> **What the exercise asks**
The response should consist of every line below, restated exactly, with no pictures.

§

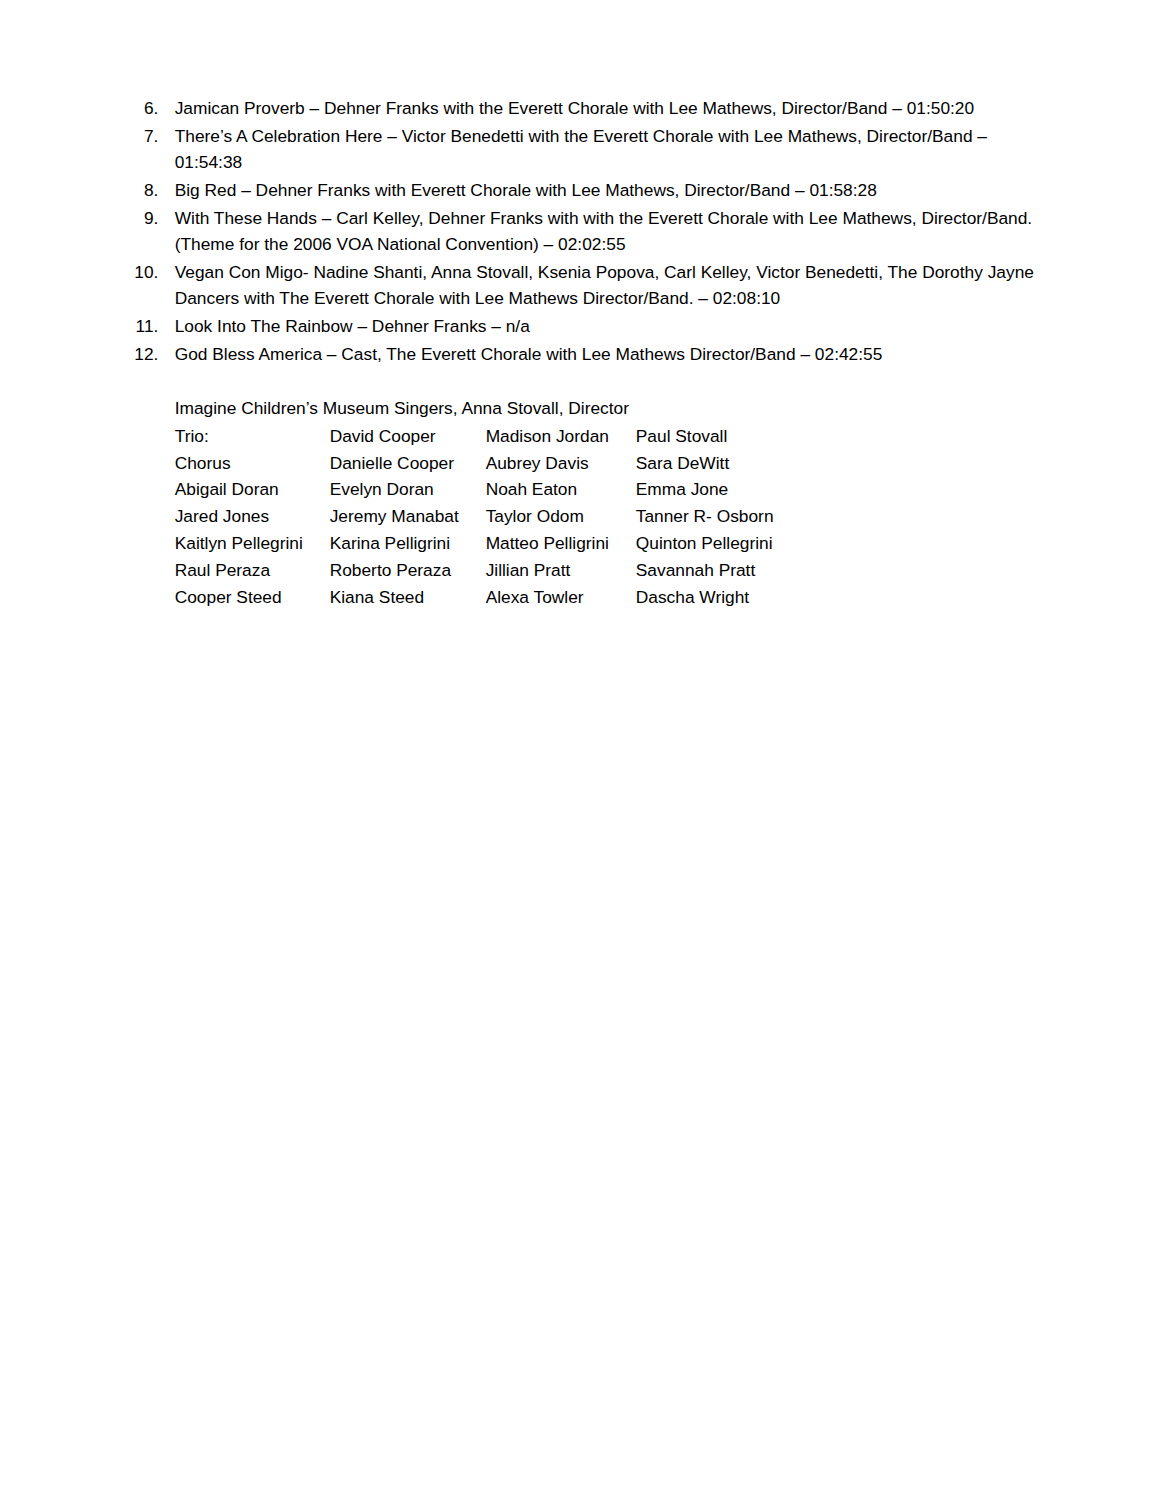Jamican Proverb – Dehner Franks with the Everett Chorale with Lee Mathews, Director/Band – 01:50:20
There’s A Celebration Here – Victor Benedetti with the Everett Chorale with Lee Mathews, Director/Band – 01:54:38
Big Red – Dehner Franks with Everett Chorale with Lee Mathews, Director/Band – 01:58:28
With These Hands – Carl Kelley, Dehner Franks with with the Everett Chorale with Lee Mathews, Director/Band. (Theme for the 2006 VOA National Convention) – 02:02:55
Vegan Con Migo- Nadine Shanti, Anna Stovall, Ksenia Popova, Carl Kelley, Victor Benedetti, The Dorothy Jayne Dancers with The Everett Chorale with Lee Mathews Director/Band. – 02:08:10
Look Into The Rainbow – Dehner Franks – n/a
God Bless America – Cast, The Everett Chorale with Lee Mathews Director/Band – 02:42:55
Imagine Children’s Museum Singers, Anna Stovall, Director
| Trio: | David Cooper | Madison Jordan | Paul Stovall |
| Chorus | Danielle Cooper | Aubrey Davis | Sara DeWitt |
| Abigail Doran | Evelyn Doran | Noah Eaton | Emma Jone |
| Jared Jones | Jeremy Manabat | Taylor Odom | Tanner R- Osborn |
| Kaitlyn Pellegrini | Karina Pelligrini | Matteo Pelligrini | Quinton Pellegrini |
| Raul Peraza | Roberto Peraza | Jillian Pratt | Savannah Pratt |
| Cooper Steed | Kiana Steed | Alexa Towler | Dascha Wright |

§

> **Answer box**
Jamican Proverb – Dehner Franks with the Everett Chorale with Lee Mathews, Director/Band – 01:50:20
There’s A Celebration Here – Victor Benedetti with the Everett Chorale with Lee Mathews, Director/Band – 01:54:38
Big Red – Dehner Franks with Everett Chorale with Lee Mathews, Director/Band – 01:58:28
With These Hands – Carl Kelley, Dehner Franks with with the Everett Chorale with Lee Mathews, Director/Band. (Theme for the 2006 VOA National Convention) – 02:02:55
Vegan Con Migo- Nadine Shanti, Anna Stovall, Ksenia Popova, Carl Kelley, Victor Benedetti, The Dorothy Jayne Dancers with The Everett Chorale with Lee Mathews Director/Band. – 02:08:10
Look Into The Rainbow – Dehner Franks – n/a
God Bless America – Cast, The Everett Chorale with Lee Mathews Director/Band – 02:42:55
Imagine Children’s Museum Singers, Anna Stovall, Director
| Trio: | David Cooper | Madison Jordan | Paul Stovall |
| Chorus | Danielle Cooper | Aubrey Davis | Sara DeWitt |
| Abigail Doran | Evelyn Doran | Noah Eaton | Emma Jone |
| Jared Jones | Jeremy Manabat | Taylor Odom | Tanner R- Osborn |
| Kaitlyn Pellegrini | Karina Pelligrini | Matteo Pelligrini | Quinton Pellegrini |
| Raul Peraza | Roberto Peraza | Jillian Pratt | Savannah Pratt |
| Cooper Steed | Kiana Steed | Alexa Towler | Dascha Wright |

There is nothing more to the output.